-------- Source data --------

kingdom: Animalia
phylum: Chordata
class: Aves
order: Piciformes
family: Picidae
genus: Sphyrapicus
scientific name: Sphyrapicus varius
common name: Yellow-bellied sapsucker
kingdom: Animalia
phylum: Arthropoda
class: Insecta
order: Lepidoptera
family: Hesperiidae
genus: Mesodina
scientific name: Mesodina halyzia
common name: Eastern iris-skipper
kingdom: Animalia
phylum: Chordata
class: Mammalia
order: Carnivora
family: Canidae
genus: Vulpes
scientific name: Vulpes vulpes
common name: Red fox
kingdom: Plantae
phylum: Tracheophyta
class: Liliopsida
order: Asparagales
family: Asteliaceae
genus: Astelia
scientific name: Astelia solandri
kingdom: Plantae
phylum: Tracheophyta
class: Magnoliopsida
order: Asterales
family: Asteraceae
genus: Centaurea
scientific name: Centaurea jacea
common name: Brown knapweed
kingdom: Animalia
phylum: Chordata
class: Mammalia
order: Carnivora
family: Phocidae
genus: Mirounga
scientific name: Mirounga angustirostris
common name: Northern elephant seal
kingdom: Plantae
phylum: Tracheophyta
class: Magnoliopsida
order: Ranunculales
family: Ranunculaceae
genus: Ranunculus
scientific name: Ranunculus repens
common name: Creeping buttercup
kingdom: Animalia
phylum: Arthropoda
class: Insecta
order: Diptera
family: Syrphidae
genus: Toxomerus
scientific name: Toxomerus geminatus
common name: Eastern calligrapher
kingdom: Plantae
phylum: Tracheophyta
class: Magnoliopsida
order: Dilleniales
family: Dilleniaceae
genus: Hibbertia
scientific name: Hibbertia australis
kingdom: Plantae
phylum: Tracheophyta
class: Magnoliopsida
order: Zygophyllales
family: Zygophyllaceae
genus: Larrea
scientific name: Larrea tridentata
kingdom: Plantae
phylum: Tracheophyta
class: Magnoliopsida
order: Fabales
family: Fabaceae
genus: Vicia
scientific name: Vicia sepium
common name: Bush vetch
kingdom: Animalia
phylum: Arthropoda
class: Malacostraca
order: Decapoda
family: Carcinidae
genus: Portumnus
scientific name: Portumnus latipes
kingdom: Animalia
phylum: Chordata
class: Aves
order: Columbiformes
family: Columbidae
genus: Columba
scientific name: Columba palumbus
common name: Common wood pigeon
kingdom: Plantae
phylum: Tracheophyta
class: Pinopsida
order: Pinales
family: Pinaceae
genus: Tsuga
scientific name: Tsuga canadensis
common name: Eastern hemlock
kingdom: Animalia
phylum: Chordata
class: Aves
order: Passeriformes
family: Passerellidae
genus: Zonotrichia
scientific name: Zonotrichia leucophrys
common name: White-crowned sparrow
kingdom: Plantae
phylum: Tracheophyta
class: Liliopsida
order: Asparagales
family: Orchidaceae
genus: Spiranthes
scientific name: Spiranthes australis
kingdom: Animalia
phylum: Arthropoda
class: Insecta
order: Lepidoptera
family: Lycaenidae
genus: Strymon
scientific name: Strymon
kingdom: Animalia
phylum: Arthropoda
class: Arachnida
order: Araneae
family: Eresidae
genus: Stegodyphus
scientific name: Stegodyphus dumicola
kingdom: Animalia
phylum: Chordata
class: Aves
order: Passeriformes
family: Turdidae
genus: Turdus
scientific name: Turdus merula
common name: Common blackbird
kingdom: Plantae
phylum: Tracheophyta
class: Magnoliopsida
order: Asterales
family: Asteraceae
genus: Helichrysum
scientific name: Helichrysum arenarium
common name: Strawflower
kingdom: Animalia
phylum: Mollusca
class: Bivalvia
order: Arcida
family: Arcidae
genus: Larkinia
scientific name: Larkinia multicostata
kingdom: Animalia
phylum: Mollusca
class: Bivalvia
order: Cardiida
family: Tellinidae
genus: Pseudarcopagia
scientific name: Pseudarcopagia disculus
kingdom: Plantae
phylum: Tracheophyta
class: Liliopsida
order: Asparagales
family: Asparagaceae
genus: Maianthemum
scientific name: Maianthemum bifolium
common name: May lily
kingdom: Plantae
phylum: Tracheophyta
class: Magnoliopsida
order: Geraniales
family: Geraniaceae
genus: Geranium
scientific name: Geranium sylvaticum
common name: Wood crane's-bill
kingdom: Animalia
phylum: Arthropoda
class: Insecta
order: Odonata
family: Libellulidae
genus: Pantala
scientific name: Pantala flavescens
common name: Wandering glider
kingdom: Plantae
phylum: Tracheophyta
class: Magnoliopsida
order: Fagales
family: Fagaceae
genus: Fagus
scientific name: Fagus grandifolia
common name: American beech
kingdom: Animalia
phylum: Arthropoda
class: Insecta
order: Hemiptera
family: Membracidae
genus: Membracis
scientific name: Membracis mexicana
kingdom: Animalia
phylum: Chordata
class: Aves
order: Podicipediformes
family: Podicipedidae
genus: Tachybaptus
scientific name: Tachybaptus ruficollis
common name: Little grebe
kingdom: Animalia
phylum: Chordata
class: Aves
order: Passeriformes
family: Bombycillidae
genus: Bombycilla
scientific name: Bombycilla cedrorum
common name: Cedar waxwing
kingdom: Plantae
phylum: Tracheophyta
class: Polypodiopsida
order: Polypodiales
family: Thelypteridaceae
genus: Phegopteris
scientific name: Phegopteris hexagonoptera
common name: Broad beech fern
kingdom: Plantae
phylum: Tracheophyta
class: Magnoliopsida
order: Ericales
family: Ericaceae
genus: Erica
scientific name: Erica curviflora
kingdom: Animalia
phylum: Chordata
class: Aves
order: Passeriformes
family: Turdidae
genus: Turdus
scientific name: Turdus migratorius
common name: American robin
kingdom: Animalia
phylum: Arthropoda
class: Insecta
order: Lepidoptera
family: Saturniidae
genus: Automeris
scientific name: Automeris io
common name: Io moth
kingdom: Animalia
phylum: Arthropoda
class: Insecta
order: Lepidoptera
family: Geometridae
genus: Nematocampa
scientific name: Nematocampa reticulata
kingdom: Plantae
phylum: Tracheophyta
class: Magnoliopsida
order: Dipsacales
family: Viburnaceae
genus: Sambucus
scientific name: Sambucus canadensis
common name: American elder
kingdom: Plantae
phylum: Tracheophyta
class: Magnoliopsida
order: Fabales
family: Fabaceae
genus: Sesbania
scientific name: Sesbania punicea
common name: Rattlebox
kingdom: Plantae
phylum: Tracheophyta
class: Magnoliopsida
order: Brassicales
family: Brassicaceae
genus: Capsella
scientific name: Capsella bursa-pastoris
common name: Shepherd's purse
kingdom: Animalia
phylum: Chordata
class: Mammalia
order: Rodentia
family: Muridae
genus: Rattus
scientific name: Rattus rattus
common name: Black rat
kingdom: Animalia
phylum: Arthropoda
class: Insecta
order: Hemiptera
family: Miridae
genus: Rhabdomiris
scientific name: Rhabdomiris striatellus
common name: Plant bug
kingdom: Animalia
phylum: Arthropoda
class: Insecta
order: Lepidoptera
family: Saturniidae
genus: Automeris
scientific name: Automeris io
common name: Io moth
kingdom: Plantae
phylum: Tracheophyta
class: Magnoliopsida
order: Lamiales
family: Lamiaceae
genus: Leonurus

--------

### What this task involves
Return, unchanged, every line from the start of the rows through the line containing "genus: Mesodina".

### Answer to this task
kingdom: Animalia
phylum: Chordata
class: Aves
order: Piciformes
family: Picidae
genus: Sphyrapicus
scientific name: Sphyrapicus varius
common name: Yellow-bellied sapsucker
kingdom: Animalia
phylum: Arthropoda
class: Insecta
order: Lepidoptera
family: Hesperiidae
genus: Mesodina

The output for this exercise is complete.